TASK:
Reproduce each line below precisely. Drop the pictures.

Collected data

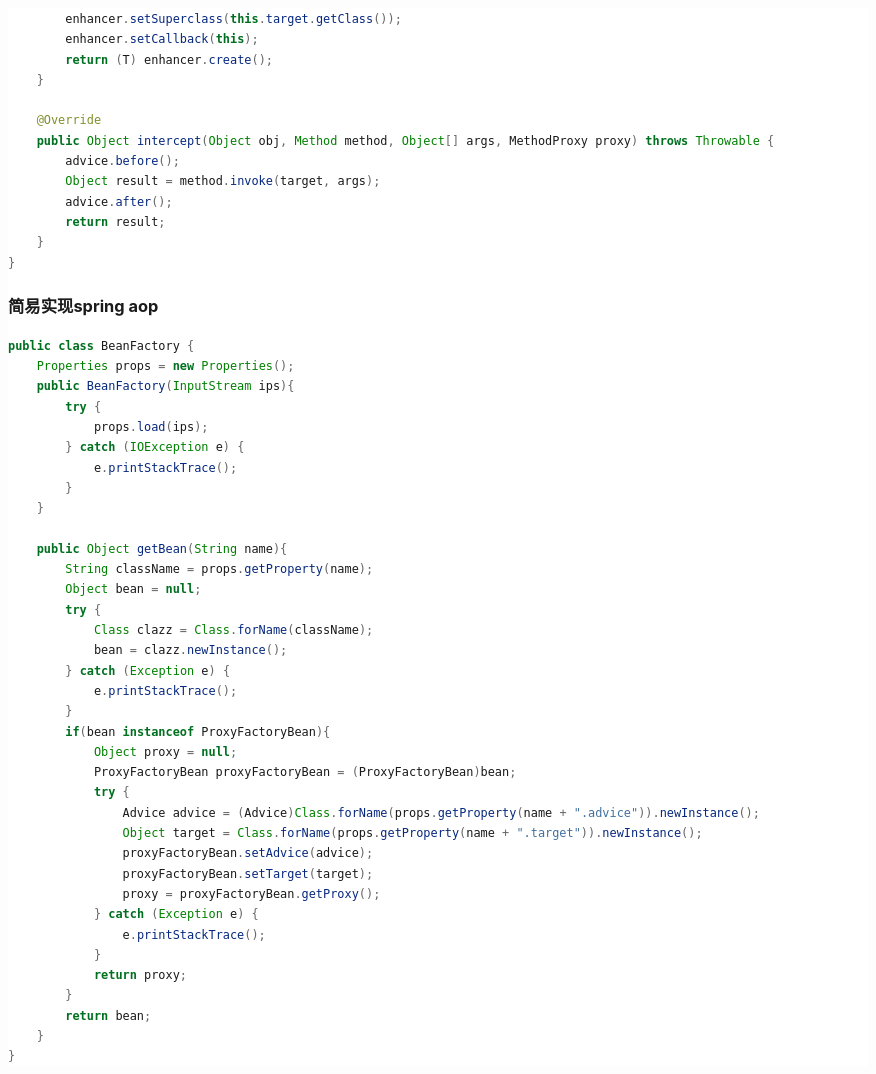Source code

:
 ```java
        enhancer.setSuperclass(this.target.getClass());
        enhancer.setCallback(this);
        return (T) enhancer.create();
    }

    @Override
    public Object intercept(Object obj, Method method, Object[] args, MethodProxy proxy) throws Throwable {
        advice.before();
        Object result = method.invoke(target, args);
        advice.after();
        return result;
    }
}
```

### 简易实现spring aop

```java
public class BeanFactory {
	Properties props = new Properties();
	public BeanFactory(InputStream ips){
		try {
			props.load(ips);
		} catch (IOException e) {
			e.printStackTrace();
		}
	}
	
	public Object getBean(String name){
		String className = props.getProperty(name);
		Object bean = null;
		try {
			Class clazz = Class.forName(className);
			bean = clazz.newInstance();
		} catch (Exception e) {
			e.printStackTrace();
		} 
		if(bean instanceof ProxyFactoryBean){
			Object proxy = null;
			ProxyFactoryBean proxyFactoryBean = (ProxyFactoryBean)bean;
			try {
				Advice advice = (Advice)Class.forName(props.getProperty(name + ".advice")).newInstance();
				Object target = Class.forName(props.getProperty(name + ".target")).newInstance();
				proxyFactoryBean.setAdvice(advice);
				proxyFactoryBean.setTarget(target);
				proxy = proxyFactoryBean.getProxy();
			} catch (Exception e) {
				e.printStackTrace();
			}
			return proxy;
		}
		return bean;
	}
}
```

RESULT OF THE TASK:
Source code

:
 ```java
        enhancer.setSuperclass(this.target.getClass());
        enhancer.setCallback(this);
        return (T) enhancer.create();
    }

    @Override
    public Object intercept(Object obj, Method method, Object[] args, MethodProxy proxy) throws Throwable {
        advice.before();
        Object result = method.invoke(target, args);
        advice.after();
        return result;
    }
}
```

### 简易实现spring aop

```java
public class BeanFactory {
	Properties props = new Properties();
	public BeanFactory(InputStream ips){
		try {
			props.load(ips);
		} catch (IOException e) {
			e.printStackTrace();
		}
	}
	
	public Object getBean(String name){
		String className = props.getProperty(name);
		Object bean = null;
		try {
			Class clazz = Class.forName(className);
			bean = clazz.newInstance();
		} catch (Exception e) {
			e.printStackTrace();
		} 
		if(bean instanceof ProxyFactoryBean){
			Object proxy = null;
			ProxyFactoryBean proxyFactoryBean = (ProxyFactoryBean)bean;
			try {
				Advice advice = (Advice)Class.forName(props.getProperty(name + ".advice")).newInstance();
				Object target = Class.forName(props.getProperty(name + ".target")).newInstance();
				proxyFactoryBean.setAdvice(advice);
				proxyFactoryBean.setTarget(target);
				proxy = proxyFactoryBean.getProxy();
			} catch (Exception e) {
				e.printStackTrace();
			}
			return proxy;
		}
		return bean;
	}
}
```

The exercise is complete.